**ACTIVITY**
Which podcast series do the summer training tips recommend for runs or long workouts?

**DOCUMENT EXTRACT**
Create a schedule. Having a daily plan (yes, even during summer!) helps keep you accountable for your workouts and tasks. Make sure to dedicate blocks of time to get outside, pursue an interest of yours and catch up with friends in addition to your workouts and other activities. I recommend planning your workouts at the same time every day, so they’re built into your schedule.
Work out with a teammate! Plan a time with a friend or teammate to virtually work out together. Make sure to push each other and have fun in the process!
Make a workout playlist. You can either look on a music platform for pre-made workout playlists (keywords: hype, workout, sprints, etc.), or you can create your own playlist of feel-good songs. Find upbeat songs that keep you pumped up and ready to tackle any challenge. Podcasts are also fun to listen to during runs or long workouts. I recommend 30 for 30 podcasts on Spotify; they have lots of inspirational sports stories.
Make S.M.A.R.T (Specific, Measurable, Achievable, Realistic and Timely) goals. First, write a list of your strengths and weaknesses in your game. From there, you can make S.M.A.R.T goals with regards to your areas for improvement.
For example, if you want to get faster and improve your speed, a SMART goal and the plan of action might look like this:
By the end of June, I want to shave five seconds off my 300-yd dash time. (This is your goal.)
My current time is 1:05, and I want to get down to 1:00 (Quantitative part of your goal).
To achieve this, I will do shuttle sprint training every other day at my local football field and two 300-yd trials every Saturday to track my progress. (The steps you will follow in order to achieve your goal).
It's useful to write your goals down in a journal and/or in a place where you can see them during your workouts because the list will remind you what ambitions you're working toward. Sharing your goals with a family member, teammate or coach can also help hold you responsible for fulfilling your goal.
Find your WHY. Take a moment to step back and look at the bigger picture. Your future. What is it that you ultimately want to achieve? With sports, why do you show up to practice every day? Why did you get started in the first place? Whether it's to make the next level sports team or play college sports, always keep your WHY in the back of your head. Also, think about how hard you've worked to get yourself to where you are now. You should be extremely proud of yourself for how far you've come, no matter where you are in your journey right now.
Reward yourself for completing a task or reaching your goal(s)! Examples of healthy and sustainable rewards could be buying that pair of sweatpants you've been eyeing or something more low-key like Netflix in bed after dinner the day of a hard workout.

**DATA EXTRACT**
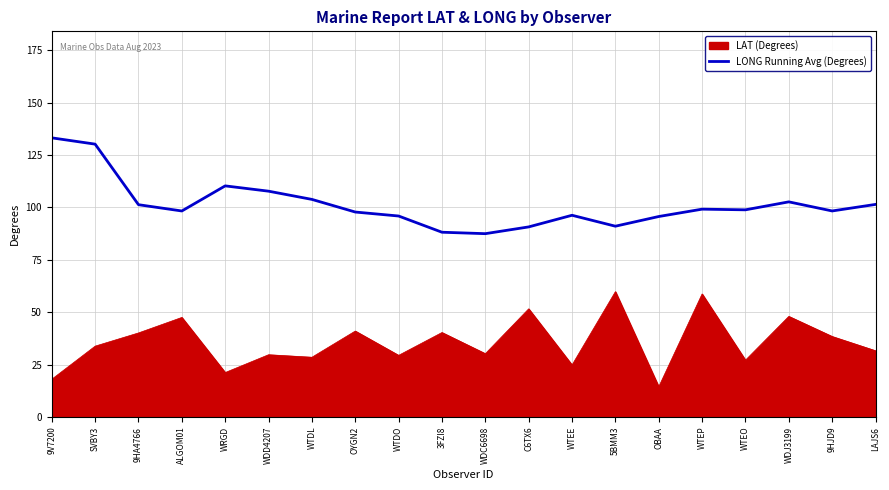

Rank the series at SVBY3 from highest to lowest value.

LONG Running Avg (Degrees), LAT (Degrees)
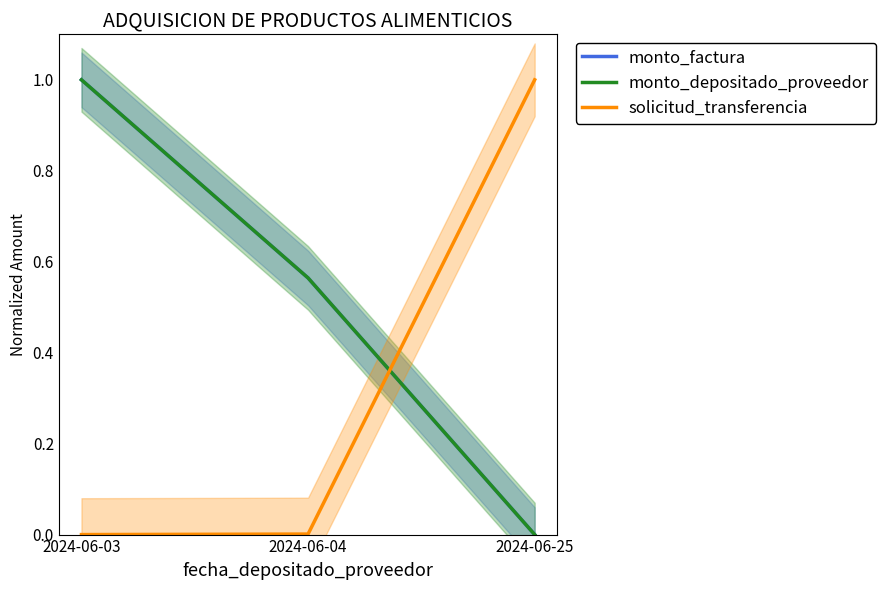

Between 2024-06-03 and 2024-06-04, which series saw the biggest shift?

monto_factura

**ANSWER SECTION**
The 30 for 30 podcasts on Spotify.